▶ **WHAT YOU SHOULD DO**: Would you return each entry exactly as written, omitting any pictures?

[Items from a dataset]
- Opening Delimiter -

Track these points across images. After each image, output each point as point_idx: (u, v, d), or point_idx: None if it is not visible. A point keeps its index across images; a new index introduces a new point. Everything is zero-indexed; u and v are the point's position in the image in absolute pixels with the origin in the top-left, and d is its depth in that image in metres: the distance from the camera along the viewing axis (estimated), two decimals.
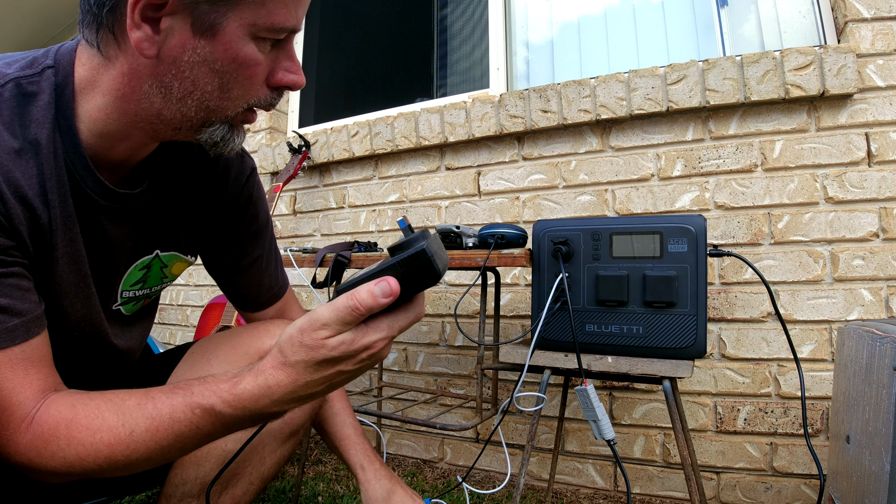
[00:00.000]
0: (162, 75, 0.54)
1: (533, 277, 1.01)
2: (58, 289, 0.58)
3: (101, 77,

- Closing Delimiter -

▶ **YOUR SOLUTION**:
Track these points across images. After each image, output each point as point_idx: (u, v, d), or point_idx: None if it is not visible. A point keeps its index across images; a new index introduces a new point. Everything is zero-indexed; u and v are the point's position in the image in absolute pixels with the origin in the top-left, and d is its depth in that image in metres: the distance from the camera along the viewing axis (estimated), two decimals.
[00:00.000]
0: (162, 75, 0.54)
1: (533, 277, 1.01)
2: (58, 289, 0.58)
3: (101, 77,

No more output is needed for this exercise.